Three big evolutions are shaping the future of computer-aided design software and influencing CAD users’ expectations — and enabling a highly personalized experience, seamless and expanded collaboration, and universal access to game-changing insights.

(Image: Autodesk)

The Growing Importance of Personalization

The future lies in providing users with platform technologies that can easily be configured and augmented. Within the product, it will be simple for users to discover and test add-ons and third-party vertical applications complementing a base product.

Adding updated features to your existing workflow and upgrading software will be seamless. This will be true not only for features, user interfaces, and tools, but also for training and learning materials, content, additional subscription benefits, and more — all of which will be recommended or served at the right time based on the user’s design intent and preferences.

The shift toward a subscription model and cloud-based services will allow software vendors to become much more intelligent and agile in terms of offering what’s right for each user and organization, while also helping them gradually and seamlessly adopt the next level of technology

Improved Collaboration Will Occur in the Cloud

Now, imagine a world where collaborating is more streamlined. The move to cloud-based design technology will free up some of the constraints that arise when only a single user can work on a file at a time. A world where connecting different tools is seamless and file formats and software releases won’t matter or exist, freeing users from the challenges of versions, compatibility and interoperability.
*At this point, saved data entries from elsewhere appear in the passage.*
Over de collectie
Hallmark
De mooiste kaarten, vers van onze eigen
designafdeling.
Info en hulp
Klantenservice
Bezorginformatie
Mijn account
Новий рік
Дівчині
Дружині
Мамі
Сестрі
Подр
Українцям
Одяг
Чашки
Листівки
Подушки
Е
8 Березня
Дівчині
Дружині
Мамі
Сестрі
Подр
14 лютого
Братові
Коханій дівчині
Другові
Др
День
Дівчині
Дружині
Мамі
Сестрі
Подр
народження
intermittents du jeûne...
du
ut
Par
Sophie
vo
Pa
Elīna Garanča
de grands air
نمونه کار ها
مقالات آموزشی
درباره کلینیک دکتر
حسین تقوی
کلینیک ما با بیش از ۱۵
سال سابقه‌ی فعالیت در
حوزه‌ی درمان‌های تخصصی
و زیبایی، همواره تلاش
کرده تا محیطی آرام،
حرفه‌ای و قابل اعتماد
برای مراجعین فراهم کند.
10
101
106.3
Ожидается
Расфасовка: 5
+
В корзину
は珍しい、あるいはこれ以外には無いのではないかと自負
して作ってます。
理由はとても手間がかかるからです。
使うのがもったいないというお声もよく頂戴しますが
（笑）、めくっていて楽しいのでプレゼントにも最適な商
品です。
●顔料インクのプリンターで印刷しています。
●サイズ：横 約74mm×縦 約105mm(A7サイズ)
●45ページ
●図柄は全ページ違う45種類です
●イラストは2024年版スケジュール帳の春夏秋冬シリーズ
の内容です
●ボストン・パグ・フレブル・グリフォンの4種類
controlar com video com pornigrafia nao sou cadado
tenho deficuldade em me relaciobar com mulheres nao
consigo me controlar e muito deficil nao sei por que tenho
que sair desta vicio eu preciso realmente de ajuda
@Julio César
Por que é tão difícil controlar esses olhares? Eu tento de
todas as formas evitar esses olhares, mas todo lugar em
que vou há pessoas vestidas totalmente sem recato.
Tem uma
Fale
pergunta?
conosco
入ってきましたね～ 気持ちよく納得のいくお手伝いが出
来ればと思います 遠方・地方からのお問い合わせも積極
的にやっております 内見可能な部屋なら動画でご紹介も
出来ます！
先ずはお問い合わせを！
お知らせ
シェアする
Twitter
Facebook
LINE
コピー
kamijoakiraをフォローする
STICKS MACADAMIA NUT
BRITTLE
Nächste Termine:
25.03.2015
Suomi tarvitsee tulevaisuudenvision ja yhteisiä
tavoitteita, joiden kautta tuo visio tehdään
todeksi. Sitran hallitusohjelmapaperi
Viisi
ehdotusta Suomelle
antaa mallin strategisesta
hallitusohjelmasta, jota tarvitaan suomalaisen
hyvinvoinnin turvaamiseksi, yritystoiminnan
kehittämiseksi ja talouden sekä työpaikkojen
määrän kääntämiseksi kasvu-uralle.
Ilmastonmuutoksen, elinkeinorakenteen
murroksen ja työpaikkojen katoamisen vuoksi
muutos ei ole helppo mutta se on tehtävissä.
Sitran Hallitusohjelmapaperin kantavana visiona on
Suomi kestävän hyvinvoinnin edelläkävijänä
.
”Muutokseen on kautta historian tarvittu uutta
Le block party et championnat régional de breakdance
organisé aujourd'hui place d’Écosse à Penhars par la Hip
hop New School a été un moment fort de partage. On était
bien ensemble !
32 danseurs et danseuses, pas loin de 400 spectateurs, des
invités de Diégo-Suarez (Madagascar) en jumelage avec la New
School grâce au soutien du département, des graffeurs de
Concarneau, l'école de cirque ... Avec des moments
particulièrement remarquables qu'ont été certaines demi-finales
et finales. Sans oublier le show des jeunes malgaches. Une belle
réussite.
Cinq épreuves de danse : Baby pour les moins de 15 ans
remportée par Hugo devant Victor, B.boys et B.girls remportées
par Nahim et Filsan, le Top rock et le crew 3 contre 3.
There will be one version, one platform and one design, and it will be maintained in the cloud. The advent of design and drafting software reduces the time and cost to change a design, enabling far greater degrees of collaboration.

The power of the crowd is really where the new generation of CAD will find its potential.  At some point, there will be digital marketplaces and social networks that will allow CAD users to connect with one another from within their application, share — and eventually monetize best practices, content, add-ons, and engineering solutions.
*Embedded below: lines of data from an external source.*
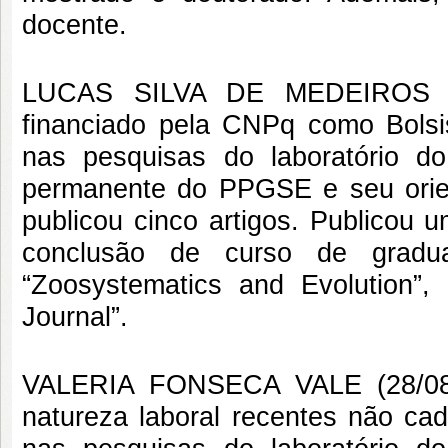
docente.
LUCAS SILVA DE MEDEIROS (27
financiado pela CNPq como Bolsist
nas pesquisas do laboratório d
permanente do PPGSE e seu orie
publicou cinco artigos. Publicou u
conclusão de curso de gradu
“Zoosystematics and Evolution”
Journal”.
VALERIA FONSECA VALE (28/08/2
natureza laboral recentes não ca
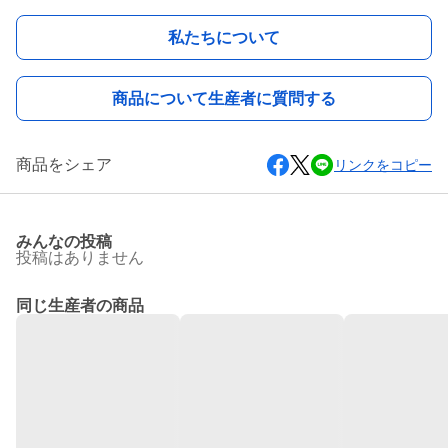
私たちについて
商品について生産者に質問する
商品をシェア
リンクをコピー
みんなの投稿
投稿はありません
同じ生産者の商品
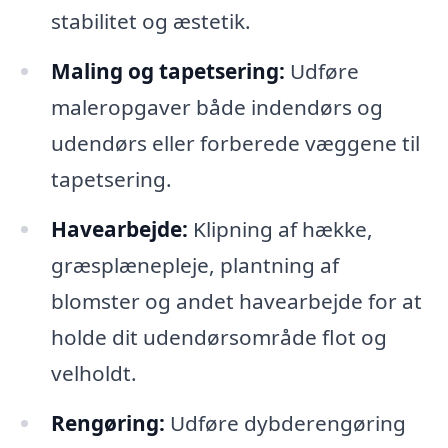
stabilitet og æstetik.
Maling og tapetsering:
Udføre
maleropgaver både indendørs og
udendørs eller forberede væggene til
tapetsering.
Havearbejde:
Klipning af hække,
græsplænepleje, plantning af
blomster og andet havearbejde for at
holde dit udendørsområde flot og
velholdt.
Rengøring:
Udføre dybderengøring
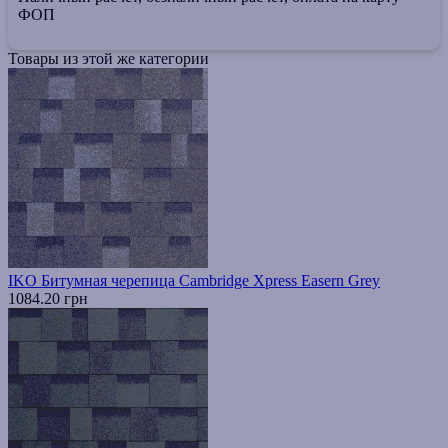
ФОП
Товары из этой же категории
IKO Битумная черепица Cambridge Xpress Easern Grey
1084.20 грн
Universal Access to Rich Data and Transformational Insights

The real value of having data stored in the cloud will come from the insights that will be provided back to users, design team managers and executives. For example, one challenge for users is not being able to reuse old designs, as old data isn’t well archived, or is hard to search (or when knowledge leaves with employees). Analyzing data from past projects will provide users with contextual content, like blocks or templates, as people design.

Almost any question you could ask about a project will have an answer: How many individuals in a department touched the model? How many hours have been spent on the project across different disciplines and tasks? What were the friction points, and where can workflows be improved?

Companies embracing the cloud early on for their design and collaboration applications will have a significant competitive advantage.